Following extensive consultation, the Guiding Principles for Data Linkage were published on 8 November 2012 to support data users, data controllers and other decision makers (for example ethics and privacy committees) in their responsible use of data for statistics and research purposes.

There are six Guiding Principles which should be considered before undertaking a data linkage project. These can be viewed at www.scotland.gov.uk/GuidingPrinciplesforDataLinkage.

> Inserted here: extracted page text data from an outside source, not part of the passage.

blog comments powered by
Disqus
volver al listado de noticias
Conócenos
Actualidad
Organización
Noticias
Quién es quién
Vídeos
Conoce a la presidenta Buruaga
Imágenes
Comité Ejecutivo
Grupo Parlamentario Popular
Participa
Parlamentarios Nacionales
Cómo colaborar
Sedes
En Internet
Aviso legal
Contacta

Below are some good practice examples of how the Principles are being applied.


1. Public Interest

The Scottish Health and Ethnicity Study (SHELS) was established to explore the health experiences across different ethnic groups in Scotland. The project linked Census 2001 data to health data, allowing for ethnic background to be linked to the number of times an individual experienced a disease or health condition. With respect to public interest, a professional ethicist was asked to judge whether the research successfully balanced individuals’ rights to data privacy and the potential benefits to society. The ethicist deemed this to be the case.

Linking these data has allowed for research to be undertaken into the effects of cardiovascular diseases, cancers, breast cancer screening, maternal and child health and mental health relative to ethnic background. For example, differences in heart failure rates across ethnic groups within Scotland have been identified. Specifically, ‘other’ White British and Chinese men suffered less heart failure when compared to White Scottish men, with Pakistani men found to suffer the greatest incidence of heart failure. A similar pattern was identified across the female population in Scotland. Further work indicates that these results are not due to socioeconomic differences (where data was adjusted for highest education). These results support the need for further research in this area to enable targeted health care provision relevant to the requirements of different ethnic groups across Scotland.

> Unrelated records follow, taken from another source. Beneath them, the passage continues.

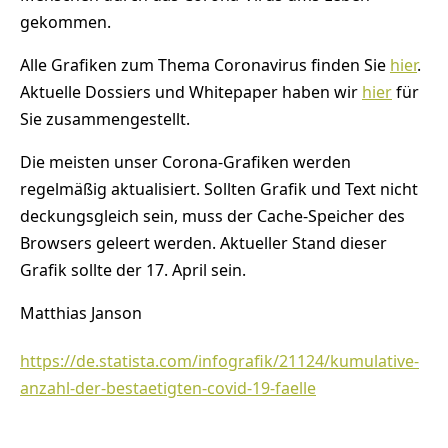
gekommen.
Alle Grafiken zum Thema Coronavirus finden Sie
hier
.
Aktuelle Dossiers und Whitepaper haben wir
hier
für
Sie zusammengestellt.
Die meisten unser Corona-Grafiken werden
regelmäßig aktualisiert. Sollten Grafik und Text nicht
deckungsgleich sein, muss der Cache-Speicher des
Browsers geleert werden. Aktueller Stand dieser
Grafik sollte der 17. April sein.
Matthias Janson
https://de.statista.com/infografik/21124/kumulative-
anzahl-der-bestaetigten-covid-19-faelle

2. Governance and Public Transparency

The Scottish Longitudinal Study (SLS) was set up in response to a lack of longitudinal datasets in Scotland and provides high quality data that can be used to provide insights into the health and social status of the Scottish population and how this changes over time. The SLS has been established by linking data from administrative and statistical sources, including Census data from 1991 onwards, vital events data (births, deaths, marriages), NHS Central Registration data (information on migration in/out of Scotland) and education data (Schools Census and Scottish Qualifications Authority data). It is also possible to link SLS data to NHS Information Statistics Division (ISD) health data, however this is not held permanently within the SLS database.

To ensure that data is used responsibly, the SLS have established a governance structure comprising a Steering Committee and Research Board. The Steering Group is responsible for data protection, confidentiality and security issues on behalf of the SLS and is made up of representatives from the Longitudinal Studies Centre Scotland, the National Records of Scotland, the Office for National Statistics, the National Health Service Central Register, ISD and the Education Department of the Scottish Government.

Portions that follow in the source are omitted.